Exercise data:
----------

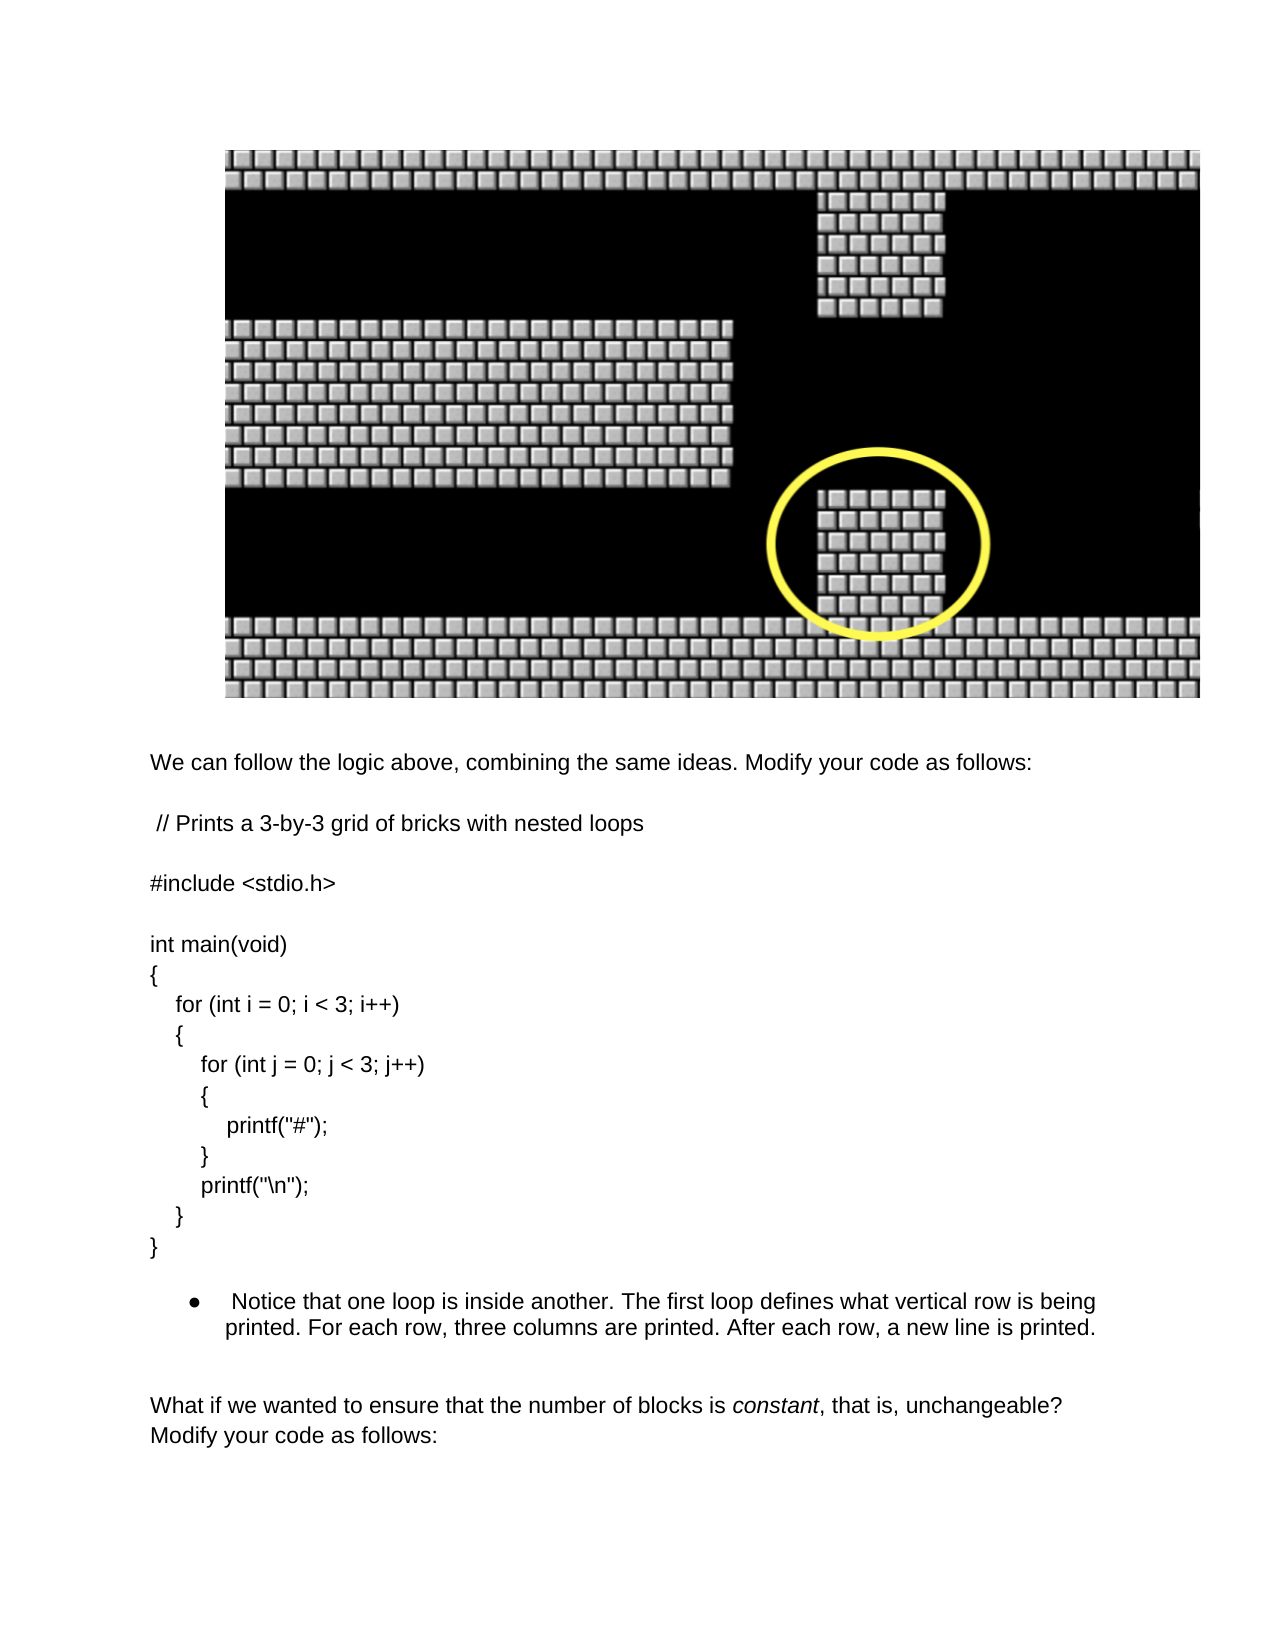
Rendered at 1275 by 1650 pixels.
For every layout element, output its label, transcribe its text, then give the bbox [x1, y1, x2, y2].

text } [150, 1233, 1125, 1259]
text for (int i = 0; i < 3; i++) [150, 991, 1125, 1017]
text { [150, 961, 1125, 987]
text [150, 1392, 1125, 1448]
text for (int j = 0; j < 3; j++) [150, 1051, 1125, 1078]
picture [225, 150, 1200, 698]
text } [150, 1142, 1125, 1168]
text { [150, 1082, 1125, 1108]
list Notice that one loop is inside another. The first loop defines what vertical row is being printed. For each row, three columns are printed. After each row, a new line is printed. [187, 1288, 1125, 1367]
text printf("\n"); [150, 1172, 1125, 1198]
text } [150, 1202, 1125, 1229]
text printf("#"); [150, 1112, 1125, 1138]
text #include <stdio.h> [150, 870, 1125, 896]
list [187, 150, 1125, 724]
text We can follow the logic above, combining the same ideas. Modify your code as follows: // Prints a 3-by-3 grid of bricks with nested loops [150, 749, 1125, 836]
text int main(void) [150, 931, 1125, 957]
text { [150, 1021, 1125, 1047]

----------

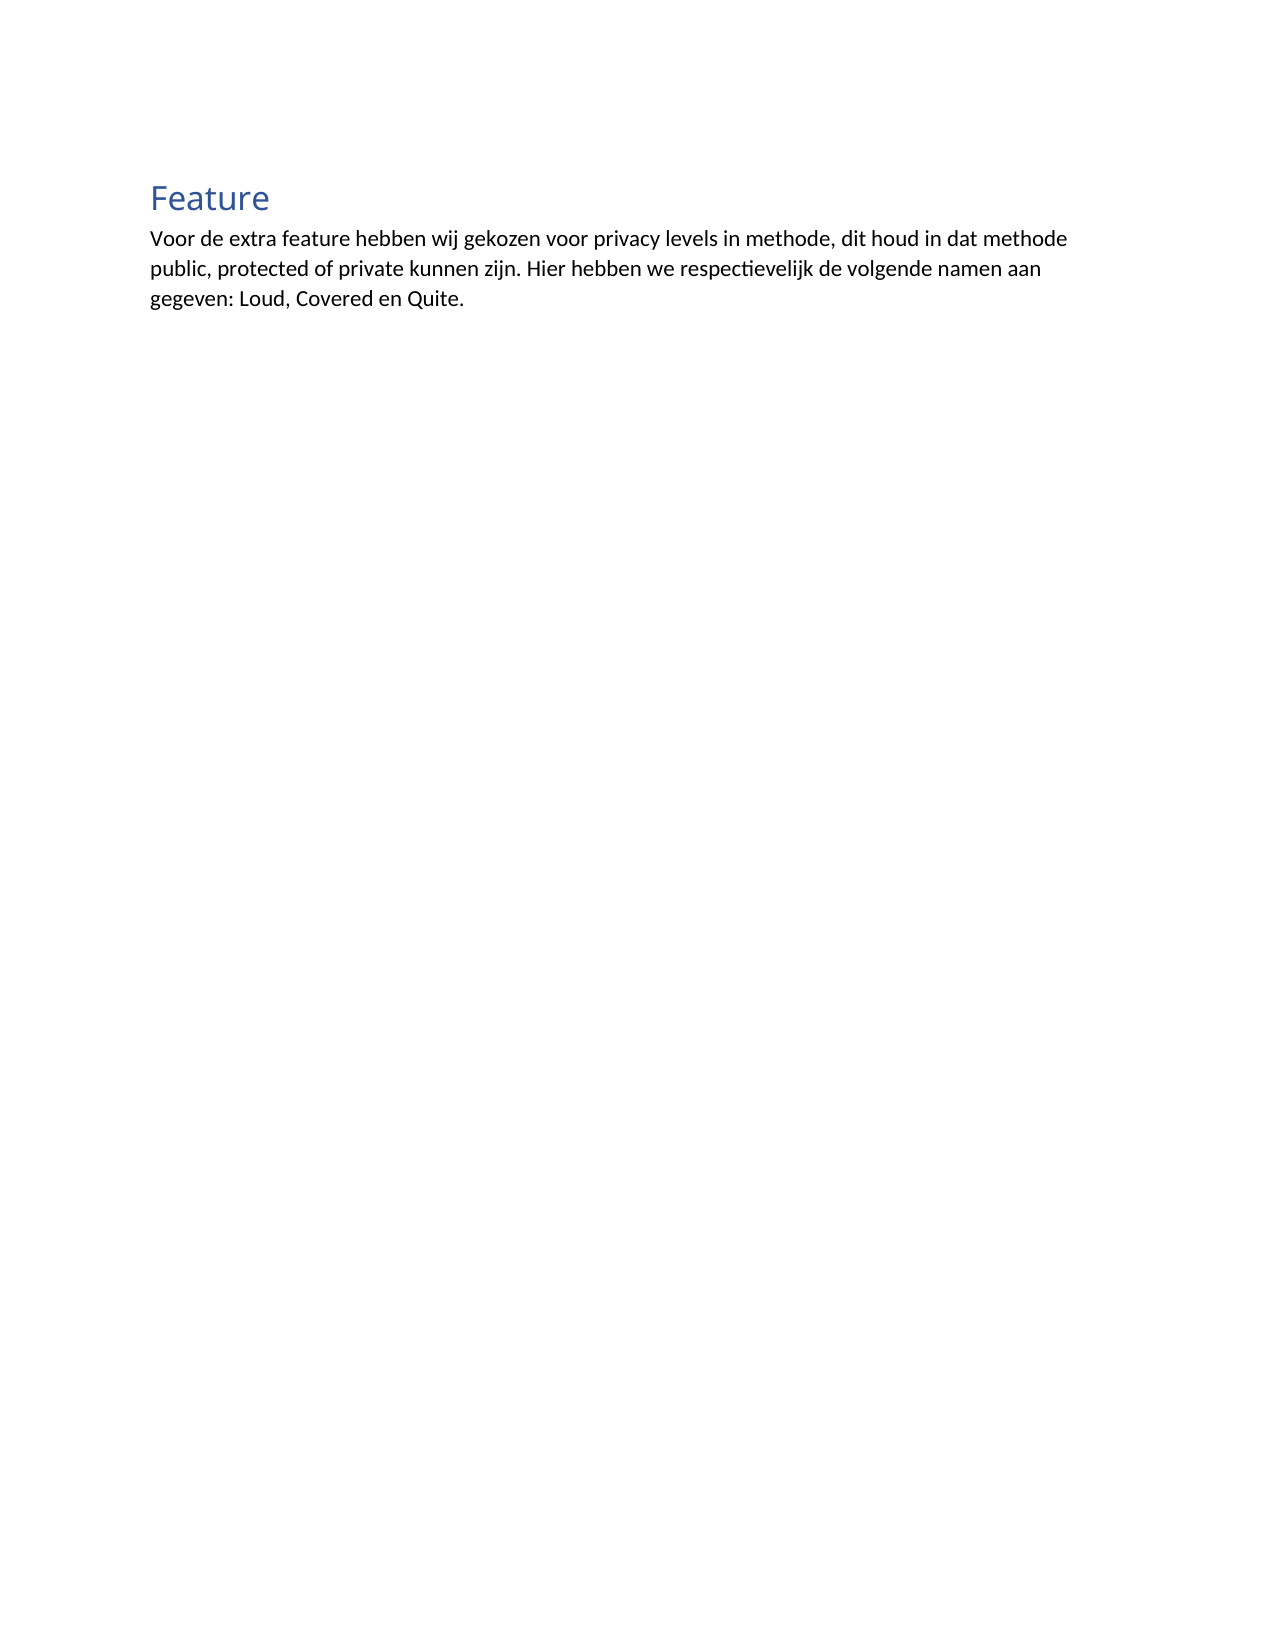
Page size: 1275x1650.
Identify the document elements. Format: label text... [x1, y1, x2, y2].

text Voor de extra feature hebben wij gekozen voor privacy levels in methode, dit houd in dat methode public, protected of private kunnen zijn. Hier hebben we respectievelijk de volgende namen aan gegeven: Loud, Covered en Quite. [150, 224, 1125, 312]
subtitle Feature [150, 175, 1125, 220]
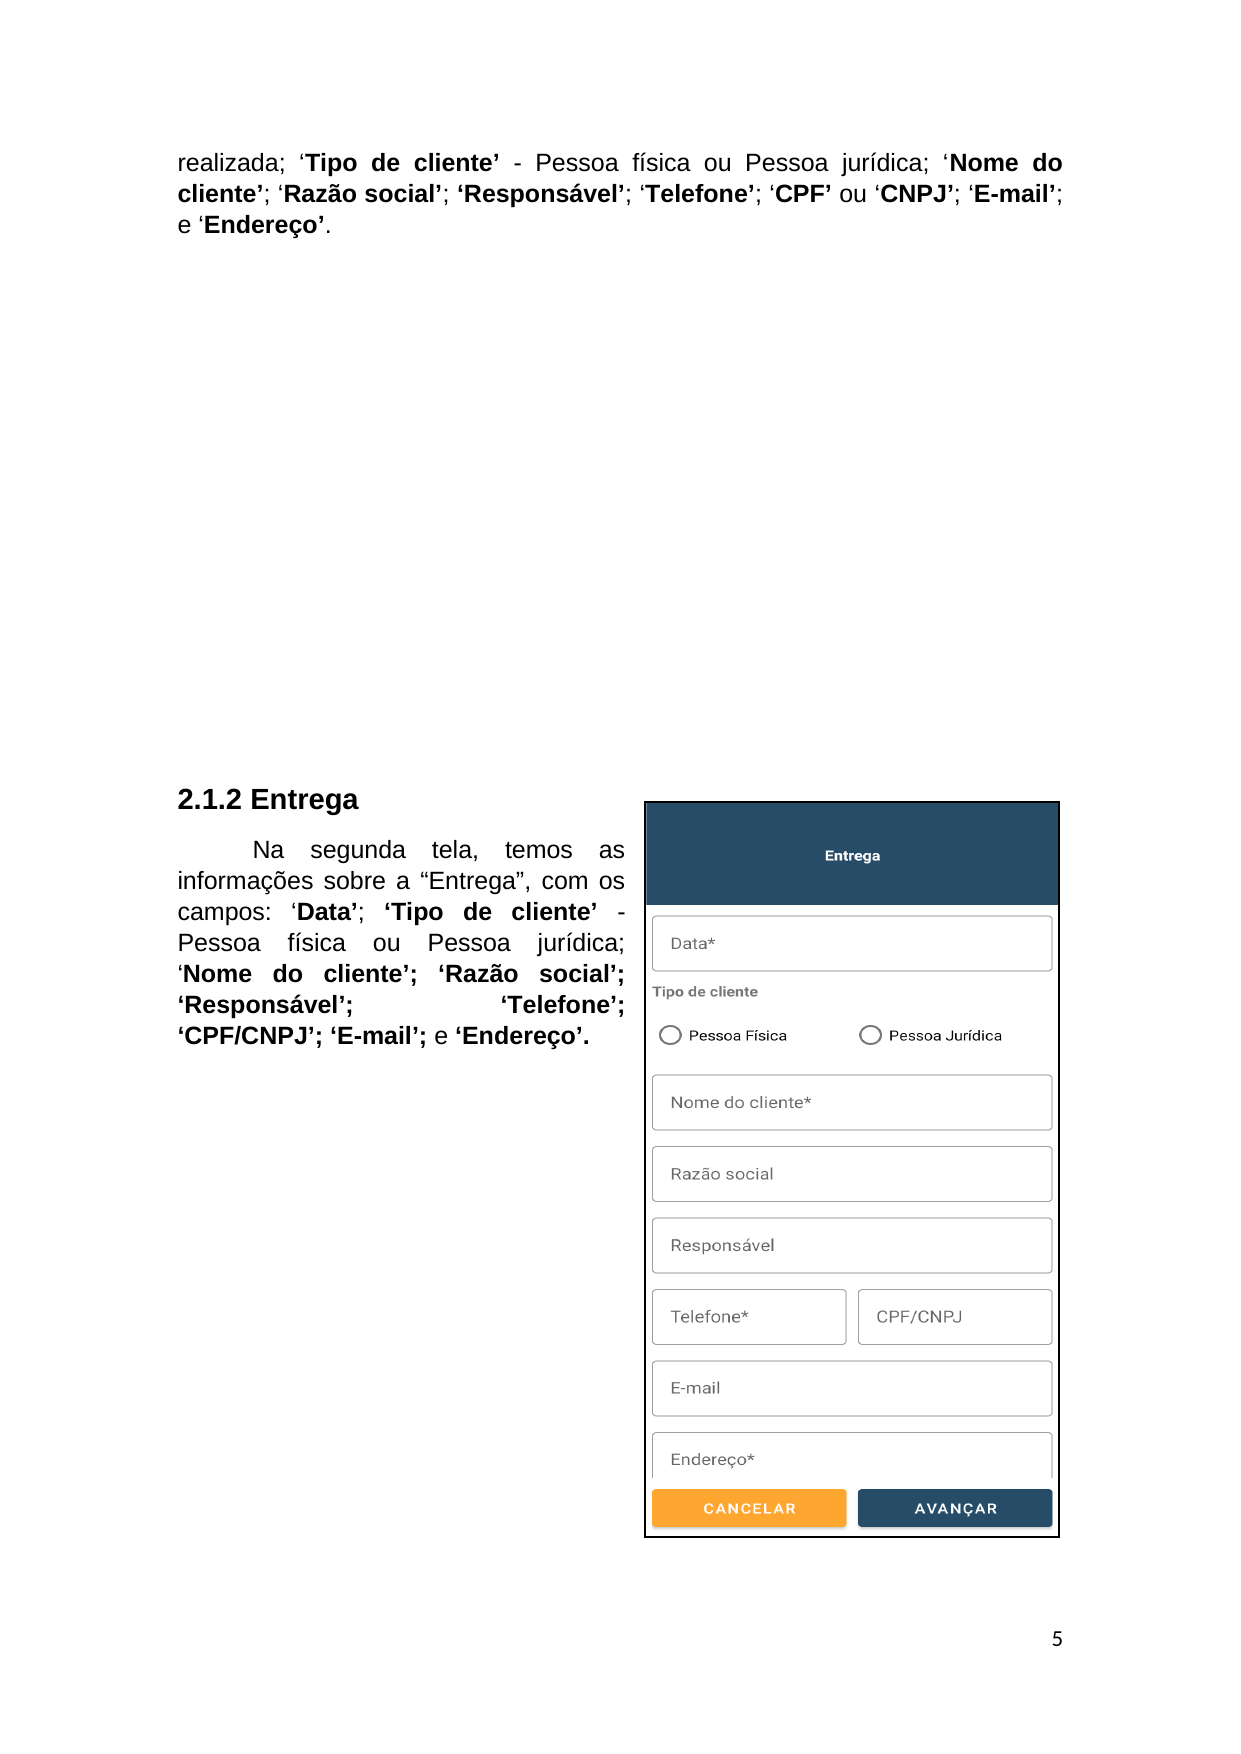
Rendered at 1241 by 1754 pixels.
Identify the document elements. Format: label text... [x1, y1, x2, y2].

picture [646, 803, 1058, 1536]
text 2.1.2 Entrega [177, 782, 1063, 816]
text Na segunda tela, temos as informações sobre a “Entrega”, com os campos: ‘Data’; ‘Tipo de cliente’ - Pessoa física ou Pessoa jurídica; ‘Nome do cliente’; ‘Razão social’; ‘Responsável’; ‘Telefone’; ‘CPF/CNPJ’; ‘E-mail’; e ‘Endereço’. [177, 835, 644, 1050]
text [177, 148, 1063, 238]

----------

Prompt: Search the entries above for the string "pixels". Copy each line that holds it.

Result of the exercise:
Rendered at 1275 by 1650 pixels.
Rendered at 1241 by 1754 pixels.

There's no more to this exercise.